1) Von der ägyptischen Herrscherfamilie der Ptolemäer, welche durch Ptolemäus Lagi, den Feldherrn Alexanders d. Gr. (320-283), begründet wurde, kommen in den Apokryphen (zu Ptolemäus I. bis V. vgl. d. Art. Israel) folgende vor:
a. Ptolemäus VI. Philometor, 181-146; zuerst unter der Vormundschaft seiner Mutter Kleopatra, fiel später bei einem Einfall des syrischen Königs Antiochus IV. diesem in die Hände, weshalb sein Bruder Ptolemäus VII. Physkon den Thron bestieg. Später regierten beide Brüder eine Zeitlang gemeinsam, dann aber wurde das Reich geteilt, wobei Ptolemäus VI. Ägypten und Syrien behielt bis zu seinem Tod 146. Sein Eingreifen in die syrifchen Thronstreitigkeiten ist berichtet 1 Makk. 10,51 ff.; 11,3 ff., sein Tod 11,18. Er hat die Juden in Ägypten außerordentlich begünstigt; 2 Makk. 1,10 wird ein jüd. „Lehrer“ dieses Königs genannt.
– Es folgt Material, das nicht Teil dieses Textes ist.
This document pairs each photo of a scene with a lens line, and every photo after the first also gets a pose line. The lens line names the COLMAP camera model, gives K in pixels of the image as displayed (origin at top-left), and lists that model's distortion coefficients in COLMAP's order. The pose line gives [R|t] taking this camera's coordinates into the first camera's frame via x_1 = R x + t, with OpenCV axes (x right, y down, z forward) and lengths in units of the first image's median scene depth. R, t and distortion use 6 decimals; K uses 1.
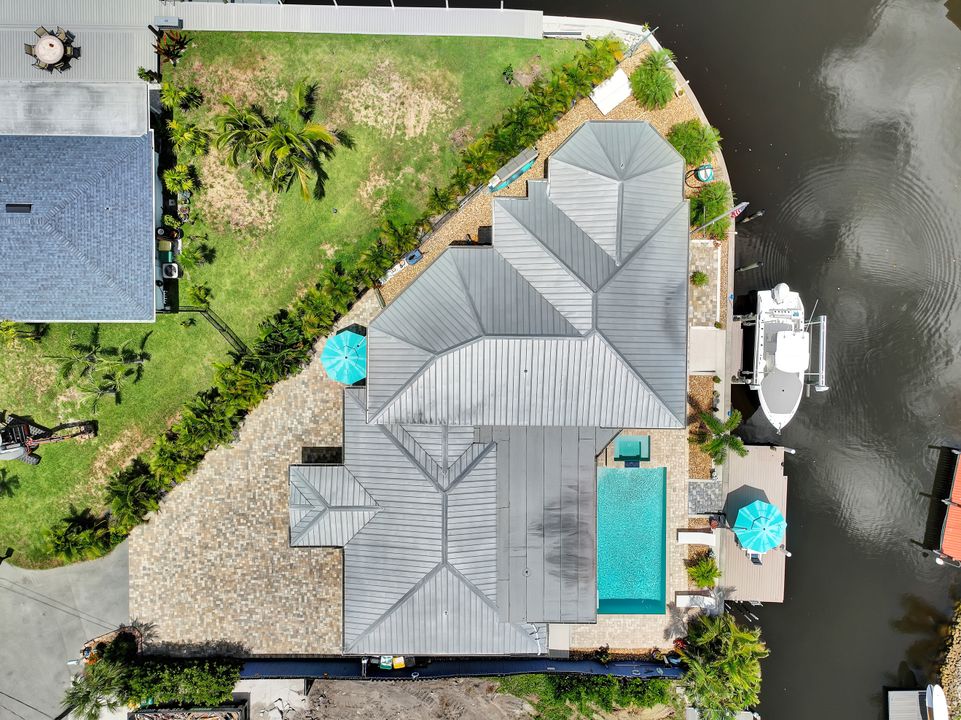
lens RADIAL K [[677.7, 0, 480.8], [0, 677.7, 359.9], [0, 0, 1]] dist [0.003837, 0.005357]
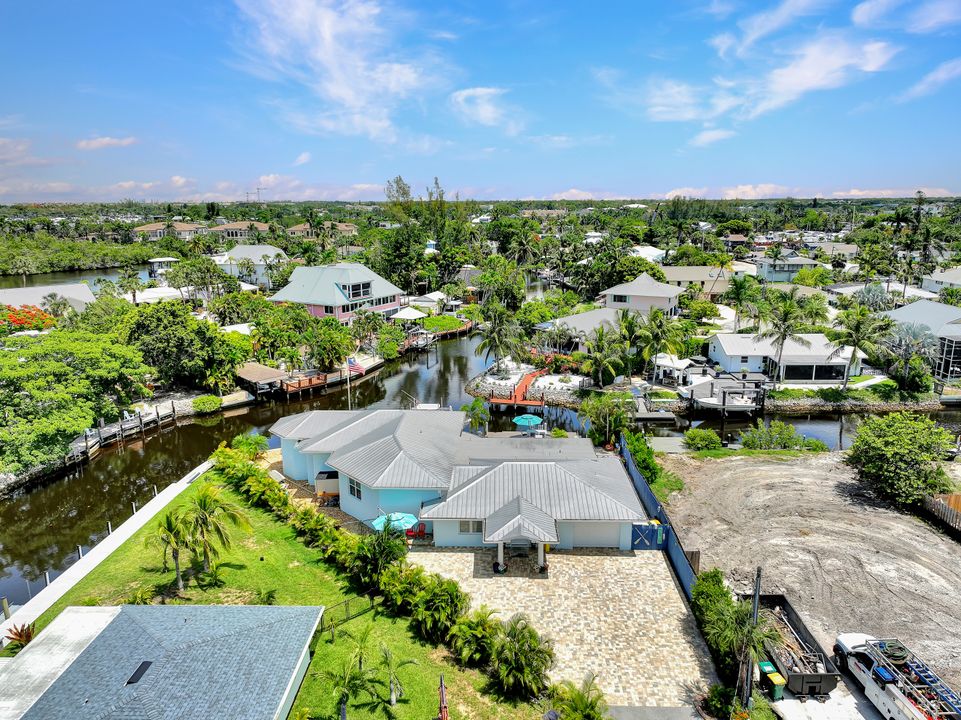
lens RADIAL K [[677.7, 0, 480.4], [0, 677.7, 359.9], [0, 0, 1]] dist [0.003837, 0.005357]
pose [[0.027357, -0.234996, 0.971611, -1.196803], [0.999418, -0.013384, -0.031377, 0.175367], [0.020378, 0.971904, 0.234493, 0.423492]]
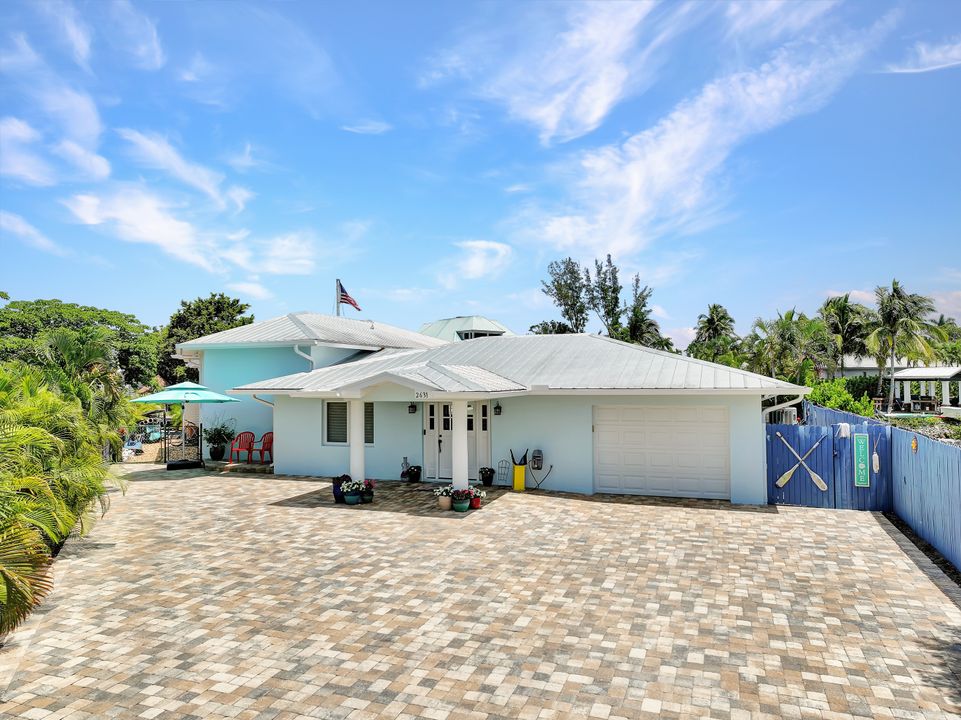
lens RADIAL K [[677.7, 0, 483.9], [0, 677.7, 360.7], [0, 0, 1]] dist [0.003837, 0.005357]
pose [[0.341188, 0.018035, 0.939822, -0.574571], [0.939747, -0.029500, -0.340594, 0.368947], [0.021582, 0.999402, -0.027013, 0.927753]]
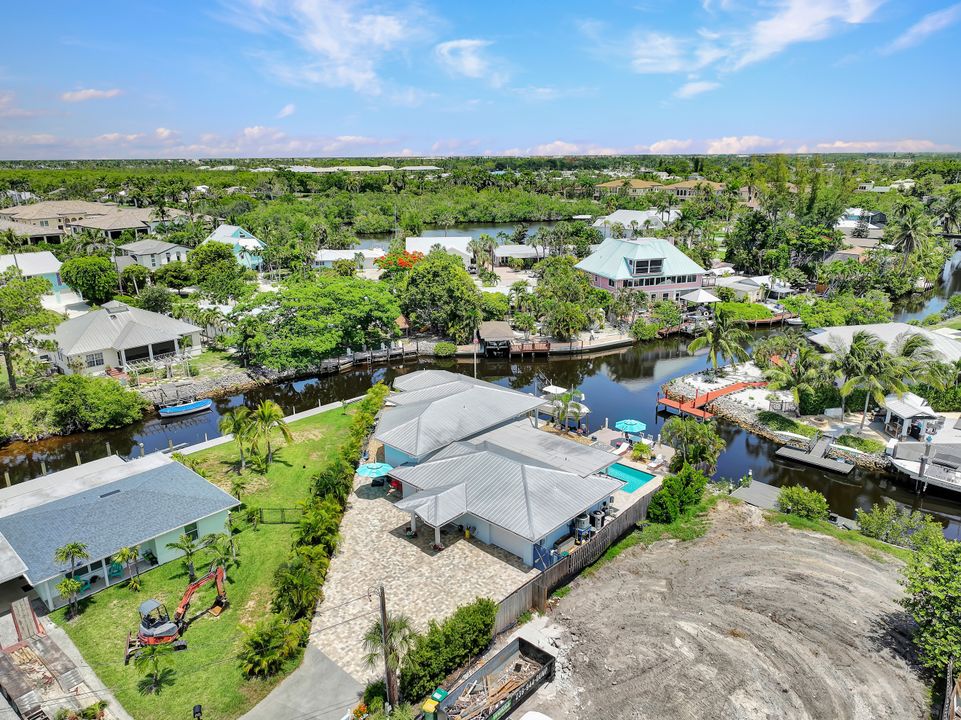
lens RADIAL K [[677.7, 0, 479.5], [0, 677.7, 356.7], [0, 0, 1]] dist [0.003837, 0.005357]
pose [[0.677439, -0.219067, 0.702201, -0.945801], [0.735317, 0.176222, -0.654412, 0.998884], [0.019617, 0.959664, 0.280463, 0.344849]]
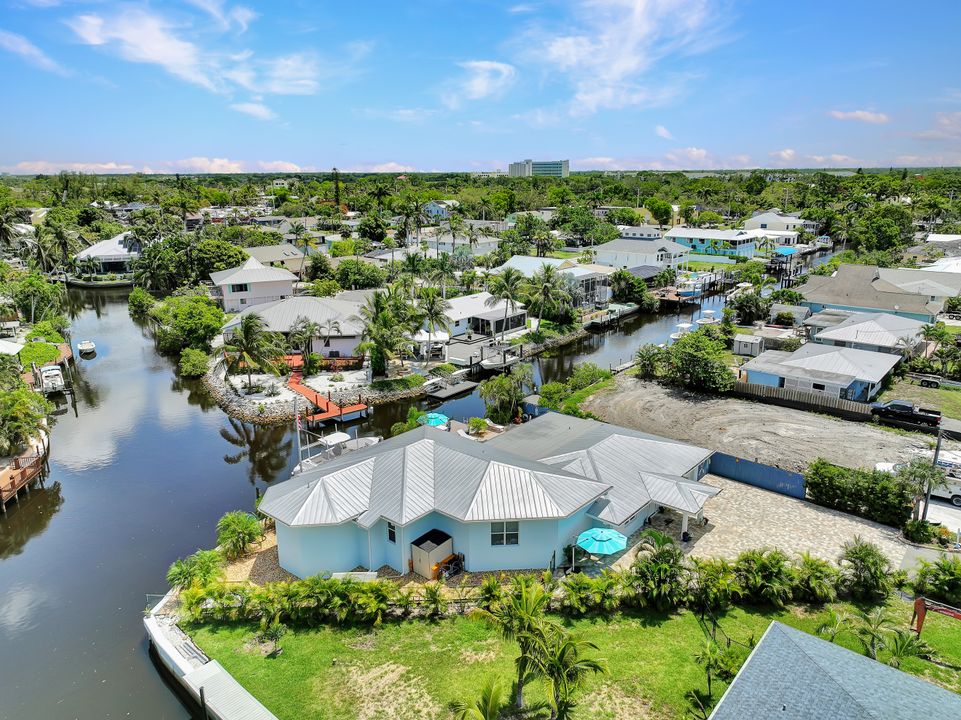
lens RADIAL K [[677.7, 0, 481.5], [0, 677.7, 357.7], [0, 0, 1]] dist [0.003837, 0.005357]
pose [[-0.765201, -0.170059, 0.620924, -0.623519], [0.643676, -0.220356, 0.732888, -0.789587], [0.012190, 0.960481, 0.278079, 0.399658]]
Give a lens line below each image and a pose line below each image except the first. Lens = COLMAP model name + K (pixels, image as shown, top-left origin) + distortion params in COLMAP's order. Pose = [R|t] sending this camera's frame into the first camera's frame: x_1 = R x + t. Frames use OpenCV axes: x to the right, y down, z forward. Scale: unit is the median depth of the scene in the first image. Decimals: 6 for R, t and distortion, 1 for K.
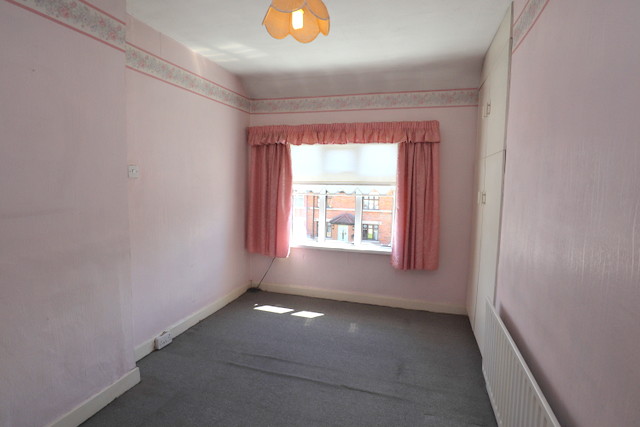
lens RADIAL K [[325.7, 0, 322.6], [0, 325.7, 212.0], [0, 0, 1]] dist [-0.027053, 0.003677]
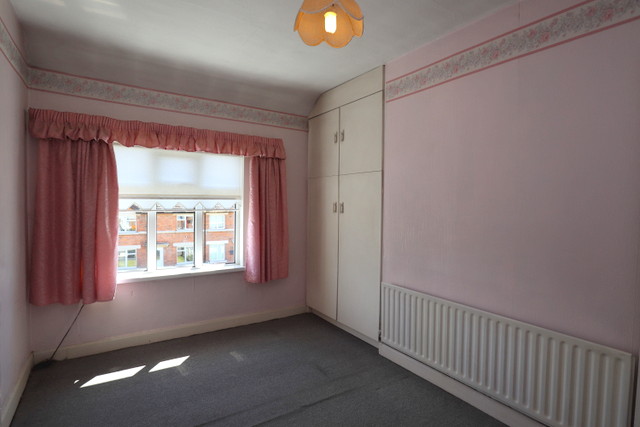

b. Ptolemäus VII. Physkon, s. oben, Mitregent und Nachfolger seines Bruders bis 117. Er war ein schlechter Mensch und Regent, aber ein Freund der Künste und Förderer der Wissenschaften. Er ist 1 Makk. 15,16 und vielleicht auch 1 Makk. 1,19 genannt.
c. Die früheren Ptolemäer im Buch Daniel vgl. Art. Israel.
—
2) Auch sonst kommt der Name Ptolemäus mehrfach vor:
a. ein Ptolemäus, Sohn des Dorymenes, Feldherr des Antiochus IV., 1 Makk. 3,38; 2 Makk. 4,45 f.; 6,8; 8,8f.;
b. ein Ptolemäus Makron, 2 Makk. 10,12, den manche für denselben mit dem vorher genannten halten;
c. ein Ptolemäus, Sohn Abubs, 1 Makk. 16,11. 16;
d. endlich in „Stücke in Esther“ ein Ptolemäus, Vater des Lysimachus, und
e. ein Ptolemäus, Sohn des Dositheus.